Wednesday, September 30, 2009

Chunk 3, question 3, 5th response

From what I could find, steganography is a way of hiding data within another piece of data. Some people may confuse steganography with cryptography, but in reality these two methods are very different. While cryptography is used to make something unreadable to a third party, steganography’s goal is to hide data from a third party completely, much more private that cryptography. The one thing that is most scary about steganography than anything else is the fact that an ordinary person is not supposed to know that it exists, so someone could be planning the next major terrorist attack right in front of our eyes and we would have no idea or defense mechanism against it.
http://www.garykessler.net/library/fsc_stego.html
In the book, Chumbo describes his way of using steganography.

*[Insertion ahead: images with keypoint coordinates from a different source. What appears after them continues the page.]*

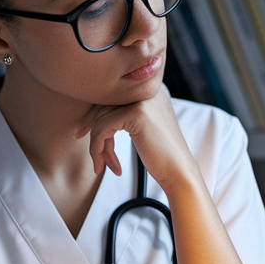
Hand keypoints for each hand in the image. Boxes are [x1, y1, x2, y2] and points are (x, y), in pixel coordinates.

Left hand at [76, 83, 201, 195]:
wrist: (179, 173)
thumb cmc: (160, 156)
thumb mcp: (143, 129)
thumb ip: (125, 115)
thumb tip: (92, 114)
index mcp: (149, 90)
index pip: (112, 97)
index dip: (95, 116)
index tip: (86, 134)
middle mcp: (146, 89)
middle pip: (104, 105)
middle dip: (92, 129)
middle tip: (85, 147)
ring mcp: (142, 100)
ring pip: (101, 118)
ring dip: (97, 146)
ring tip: (102, 166)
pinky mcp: (137, 114)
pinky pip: (103, 128)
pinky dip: (98, 149)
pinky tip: (107, 167)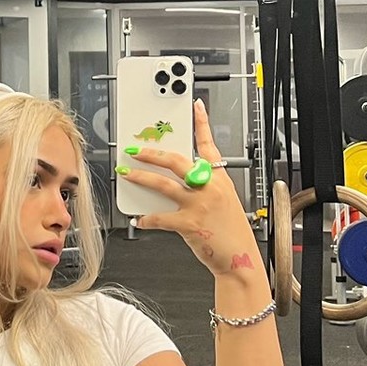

He says that using iPods to hide information and transfer potentially harmful information is very useful because a person is a lot less likely to check an iPod for steganography that they are to check a laptop or something else much bigger than an iPod. I was very confused on how he might achieve this because I am not 100% sure what Chumbo says he puts on these iPods. Does he just put songs in a particular order that signify a message, or does he record other things and just put it on an iPod? I believe that Chumbo is using steganography to tell people, or at least lead people on, about where the containers are and what is inside of them, but I don’t think he tells anyone the truth, and in reality, he is the only one who knows about the containers.
Steganography could have very easily been used in the planning of the 9/11 attacks, and since this is a post 9/11 book, I find it very hard to believe that a concept like steganography finding its way into Gibson’s book is a coincidence.